## YOUR OBJECTIVE
Retype all the entries word for word, but omit the pictures.

Records from a collection
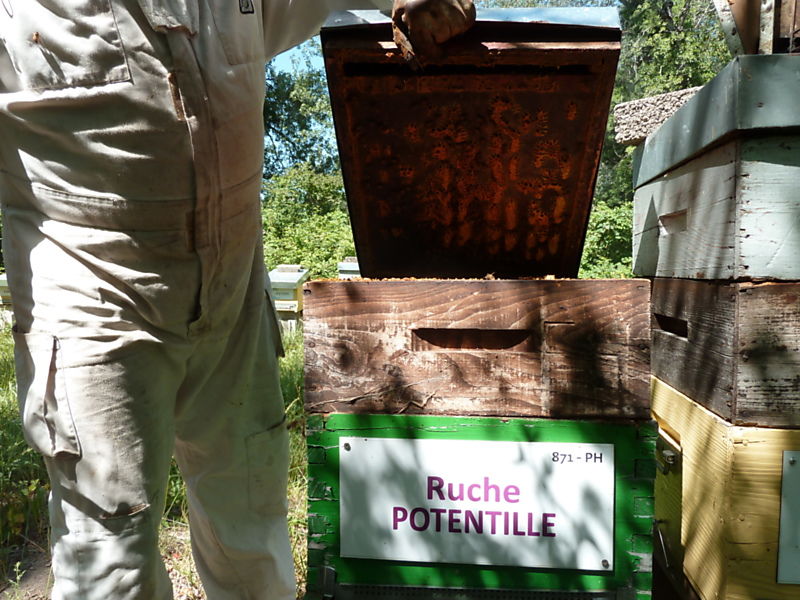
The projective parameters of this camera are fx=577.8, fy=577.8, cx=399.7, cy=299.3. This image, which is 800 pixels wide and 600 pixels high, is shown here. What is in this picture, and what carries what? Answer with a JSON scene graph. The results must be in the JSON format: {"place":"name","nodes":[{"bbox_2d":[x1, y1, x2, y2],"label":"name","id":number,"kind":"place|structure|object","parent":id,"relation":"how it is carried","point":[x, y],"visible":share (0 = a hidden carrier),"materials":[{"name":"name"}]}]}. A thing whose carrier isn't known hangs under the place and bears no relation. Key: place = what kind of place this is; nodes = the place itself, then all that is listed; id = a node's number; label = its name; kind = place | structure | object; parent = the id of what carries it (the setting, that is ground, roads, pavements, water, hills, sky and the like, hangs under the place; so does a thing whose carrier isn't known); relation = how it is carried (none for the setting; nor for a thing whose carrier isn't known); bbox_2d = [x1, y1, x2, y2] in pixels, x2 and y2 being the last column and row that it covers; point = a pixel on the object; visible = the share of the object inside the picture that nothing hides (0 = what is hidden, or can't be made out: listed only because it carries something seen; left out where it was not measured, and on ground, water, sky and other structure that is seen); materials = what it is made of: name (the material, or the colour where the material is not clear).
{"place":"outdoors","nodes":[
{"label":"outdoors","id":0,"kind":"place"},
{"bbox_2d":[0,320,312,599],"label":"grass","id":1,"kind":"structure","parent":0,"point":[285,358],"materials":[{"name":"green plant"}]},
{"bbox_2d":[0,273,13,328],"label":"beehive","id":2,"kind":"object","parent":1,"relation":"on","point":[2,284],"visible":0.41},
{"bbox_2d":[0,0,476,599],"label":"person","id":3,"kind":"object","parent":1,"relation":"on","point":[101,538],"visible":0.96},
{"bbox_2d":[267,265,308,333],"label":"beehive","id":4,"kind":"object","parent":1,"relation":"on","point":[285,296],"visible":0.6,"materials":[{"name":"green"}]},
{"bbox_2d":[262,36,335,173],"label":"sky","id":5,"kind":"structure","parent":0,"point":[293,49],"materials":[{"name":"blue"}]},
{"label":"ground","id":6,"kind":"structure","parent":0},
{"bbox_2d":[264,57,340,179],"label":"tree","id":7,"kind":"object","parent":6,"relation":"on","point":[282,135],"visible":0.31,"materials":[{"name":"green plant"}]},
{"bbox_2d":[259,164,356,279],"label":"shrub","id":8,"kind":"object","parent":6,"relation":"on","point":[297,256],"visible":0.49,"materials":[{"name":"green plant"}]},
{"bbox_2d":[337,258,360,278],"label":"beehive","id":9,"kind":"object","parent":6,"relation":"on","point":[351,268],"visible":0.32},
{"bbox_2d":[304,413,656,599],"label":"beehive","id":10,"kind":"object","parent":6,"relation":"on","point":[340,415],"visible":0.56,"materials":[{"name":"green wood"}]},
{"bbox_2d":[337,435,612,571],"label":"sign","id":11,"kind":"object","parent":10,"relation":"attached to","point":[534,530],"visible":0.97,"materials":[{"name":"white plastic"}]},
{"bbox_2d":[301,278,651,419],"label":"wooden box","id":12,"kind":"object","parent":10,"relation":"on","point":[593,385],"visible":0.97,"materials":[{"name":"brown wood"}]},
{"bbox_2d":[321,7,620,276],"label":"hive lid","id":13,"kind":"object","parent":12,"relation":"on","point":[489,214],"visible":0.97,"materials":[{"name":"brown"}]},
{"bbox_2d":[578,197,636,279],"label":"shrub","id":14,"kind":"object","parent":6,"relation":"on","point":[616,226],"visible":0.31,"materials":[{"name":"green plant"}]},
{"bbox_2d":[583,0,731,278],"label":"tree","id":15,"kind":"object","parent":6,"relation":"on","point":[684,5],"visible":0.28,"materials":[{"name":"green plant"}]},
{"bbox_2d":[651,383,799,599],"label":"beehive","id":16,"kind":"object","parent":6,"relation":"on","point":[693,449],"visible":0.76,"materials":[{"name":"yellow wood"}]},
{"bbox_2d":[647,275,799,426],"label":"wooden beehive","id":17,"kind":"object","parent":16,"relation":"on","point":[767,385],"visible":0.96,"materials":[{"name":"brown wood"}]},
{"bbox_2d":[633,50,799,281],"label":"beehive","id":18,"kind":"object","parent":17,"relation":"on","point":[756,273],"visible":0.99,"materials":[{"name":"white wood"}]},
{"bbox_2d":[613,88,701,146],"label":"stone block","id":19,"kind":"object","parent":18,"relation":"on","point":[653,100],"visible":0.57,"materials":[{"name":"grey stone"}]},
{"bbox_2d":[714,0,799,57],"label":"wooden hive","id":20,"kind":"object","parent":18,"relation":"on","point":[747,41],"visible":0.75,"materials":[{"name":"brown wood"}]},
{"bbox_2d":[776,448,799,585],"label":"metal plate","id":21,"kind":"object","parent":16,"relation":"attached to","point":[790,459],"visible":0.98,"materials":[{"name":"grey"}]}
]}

## OUTPUT BELOW
The projective parameters of this camera are fx=577.8, fy=577.8, cx=399.7, cy=299.3. This image, which is 800 pixels wide and 600 pixels high, is shown here. What is in this picture, and what carries what? Answer with a JSON scene graph. The results must be in the JSON format: {"place":"name","nodes":[{"bbox_2d":[x1, y1, x2, y2],"label":"name","id":number,"kind":"place|structure|object","parent":id,"relation":"how it is carried","point":[x, y],"visible":share (0 = a hidden carrier),"materials":[{"name":"name"}]}]}. A thing whose carrier isn't known hangs under the place and bears no relation. Key: place = what kind of place this is; nodes = the place itself, then all that is listed; id = a node's number; label = its name; kind = place | structure | object; parent = the id of what carries it (the setting, that is ground, roads, pavements, water, hills, sky and the like, hangs under the place; so does a thing whose carrier isn't known); relation = how it is carried (none for the setting; nor for a thing whose carrier isn't known); bbox_2d = [x1, y1, x2, y2] in pixels, x2 and y2 being the last column and row that it covers; point = a pixel on the object; visible = the share of the object inside the picture that nothing hides (0 = what is hidden, or can't be made out: listed only because it carries something seen; left out where it was not measured, and on ground, water, sky and other structure that is seen); materials = what it is made of: name (the material, or the colour where the material is not clear).
{"place":"outdoors","nodes":[
{"label":"outdoors","id":0,"kind":"place"},
{"bbox_2d":[0,320,312,599],"label":"grass","id":1,"kind":"structure","parent":0,"point":[285,358],"materials":[{"name":"green plant"}]},
{"bbox_2d":[0,273,13,328],"label":"beehive","id":2,"kind":"object","parent":1,"relation":"on","point":[2,284],"visible":0.41},
{"bbox_2d":[0,0,476,599],"label":"person","id":3,"kind":"object","parent":1,"relation":"on","point":[101,538],"visible":0.96},
{"bbox_2d":[267,265,308,333],"label":"beehive","id":4,"kind":"object","parent":1,"relation":"on","point":[285,296],"visible":0.6,"materials":[{"name":"green"}]},
{"bbox_2d":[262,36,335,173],"label":"sky","id":5,"kind":"structure","parent":0,"point":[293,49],"materials":[{"name":"blue"}]},
{"label":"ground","id":6,"kind":"structure","parent":0},
{"bbox_2d":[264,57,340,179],"label":"tree","id":7,"kind":"object","parent":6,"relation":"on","point":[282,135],"visible":0.31,"materials":[{"name":"green plant"}]},
{"bbox_2d":[259,164,356,279],"label":"shrub","id":8,"kind":"object","parent":6,"relation":"on","point":[297,256],"visible":0.49,"materials":[{"name":"green plant"}]},
{"bbox_2d":[337,258,360,278],"label":"beehive","id":9,"kind":"object","parent":6,"relation":"on","point":[351,268],"visible":0.32},
{"bbox_2d":[304,413,656,599],"label":"beehive","id":10,"kind":"object","parent":6,"relation":"on","point":[340,415],"visible":0.56,"materials":[{"name":"green wood"}]},
{"bbox_2d":[337,435,612,571],"label":"sign","id":11,"kind":"object","parent":10,"relation":"attached to","point":[534,530],"visible":0.97,"materials":[{"name":"white plastic"}]},
{"bbox_2d":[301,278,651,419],"label":"wooden box","id":12,"kind":"object","parent":10,"relation":"on","point":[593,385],"visible":0.97,"materials":[{"name":"brown wood"}]},
{"bbox_2d":[321,7,620,276],"label":"hive lid","id":13,"kind":"object","parent":12,"relation":"on","point":[489,214],"visible":0.97,"materials":[{"name":"brown"}]},
{"bbox_2d":[578,197,636,279],"label":"shrub","id":14,"kind":"object","parent":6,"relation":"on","point":[616,226],"visible":0.31,"materials":[{"name":"green plant"}]},
{"bbox_2d":[583,0,731,278],"label":"tree","id":15,"kind":"object","parent":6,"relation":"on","point":[684,5],"visible":0.28,"materials":[{"name":"green plant"}]},
{"bbox_2d":[651,383,799,599],"label":"beehive","id":16,"kind":"object","parent":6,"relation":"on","point":[693,449],"visible":0.76,"materials":[{"name":"yellow wood"}]},
{"bbox_2d":[647,275,799,426],"label":"wooden beehive","id":17,"kind":"object","parent":16,"relation":"on","point":[767,385],"visible":0.96,"materials":[{"name":"brown wood"}]},
{"bbox_2d":[633,50,799,281],"label":"beehive","id":18,"kind":"object","parent":17,"relation":"on","point":[756,273],"visible":0.99,"materials":[{"name":"white wood"}]},
{"bbox_2d":[613,88,701,146],"label":"stone block","id":19,"kind":"object","parent":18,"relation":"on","point":[653,100],"visible":0.57,"materials":[{"name":"grey stone"}]},
{"bbox_2d":[714,0,799,57],"label":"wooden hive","id":20,"kind":"object","parent":18,"relation":"on","point":[747,41],"visible":0.75,"materials":[{"name":"brown wood"}]},
{"bbox_2d":[776,448,799,585],"label":"metal plate","id":21,"kind":"object","parent":16,"relation":"attached to","point":[790,459],"visible":0.98,"materials":[{"name":"grey"}]}
]}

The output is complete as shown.